This project delivers a full-stack workflow for turning Video-Depth-Anything checkpoints into ONNX models that can be executed in browsers or WebAssembly runtimes. The web UI lets you upload entire checkpoint folders, review the contents, tweak export settings, and trigger a FastAPI backend that performs the PyTorch→ONNX conversion.
- Folder-aware uploader – drag and drop checkpoint directories or select them via the file picker. The app keeps folder structure intact so the backend can reconstruct repositories.
- Interactive inspection – see file sizes, paths, and quick previews for config or text files before exporting.
- Custom export options – configure encoder variant, opset version, metric mode, input shapes, and dynamic axes.
- Server-side conversion – FastAPI endpoint recreates the model definition, loads weights, and exports an ONNX file using
torch.onnx.export. - One-click download – receive the generated ONNX file directly in the browser once conversion completes.
.
├── index.html # Front-end entry point
├── static/
│ ├── app.js # Uploader logic, previews, API calls
│ └── styles.css # Tailored styling for the experience
├── server/
│ ├── main.py # FastAPI application exposing /api/convert
│ └── requirements.txt # Backend dependencies
└── tools/
└── export_vda_onnx.py # CLI helper reused by the backend
git clone https://github.com/DepthAnything/Video-Depth-Anything
# Clone this project next to itcd Token-Matrix/server
python -m venv .venv
source .venv/bin/activate # Windows: .venv\Scripts\activate
pip install -r requirements.txt
uvicorn main:app --reloadThe FastAPI server exposes the following endpoints:
GET /api/health– health check returning{ "status": "ok" }POST /api/convert– accepts uploaded files plus form parameters and returns an ONNX file
The UI is static, so any HTTP server works:
cd Token-Matrix
python -m http.server 5173Open http://localhost:5173/index.html in your browser. The UI targets http://<host>:8000 by default; override this by defining window.__VDA_API_BASE__ (or window.__VDA_API_PORT__) before loading static/app.js when embedding the app elsewhere.

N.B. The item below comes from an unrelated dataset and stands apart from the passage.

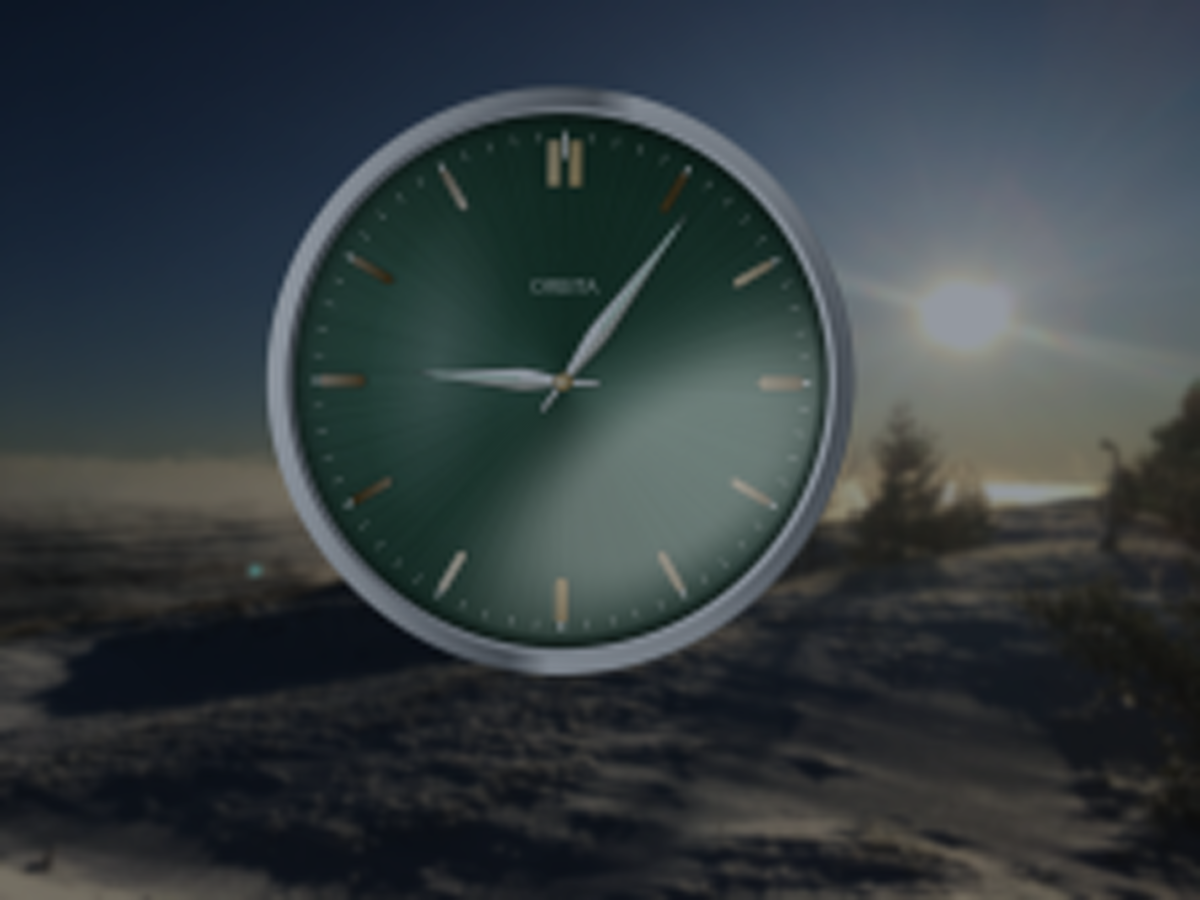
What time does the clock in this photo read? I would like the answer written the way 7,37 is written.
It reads 9,06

- Zip or drag the entire cloned Video-Depth-Anything repository including the
video_depth_anythingPython package. - Ensure the checkpoint (
*.pth,*.pt, or*.ckpt) lives somewhere within the uploaded folder structure. - Choose export settings and press Convert to ONNX.
- Wait for the download to start automatically.

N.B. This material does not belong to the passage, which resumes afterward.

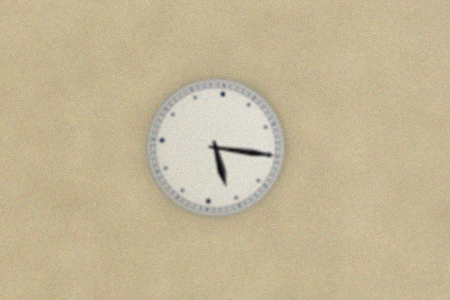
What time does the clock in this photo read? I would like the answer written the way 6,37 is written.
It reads 5,15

The backend reuses the logic in tools/export_vda_onnx.py, so the uploaded files must provide the same environment needed for the CLI exporter to succeed.
| Field | Description |
|---|---|
| Encoder Variant | Selects the ViT backbone (vits, vitb, or vitl). |
| Input Height / Width | Dummy tensor dimensions used during export. Must be multiples of 14. |
| Sequence Length | Temporal window size for the exported model. |
| Batch Size | Dummy batch size. Adjust if you plan to run multi-sample inference. |
| ONNX Opset Version | Controls the ONNX opset passed to torch.onnx.export. |
| Dynamic Axes | Enables dynamic batch/time/height/width axes in the ONNX graph. |
| Metric Mode | Loads the metric variant of the model head. |
- Missing checkpoints or repository code return HTTP 400 with actionable messages.
- Allocation issues or export failures return HTTP 500 with the PyTorch/ONNX error message to simplify debugging.
- Temporary upload directories are cleaned up automatically once the response is sent.
This repository inherits the license terms defined in LICENSE.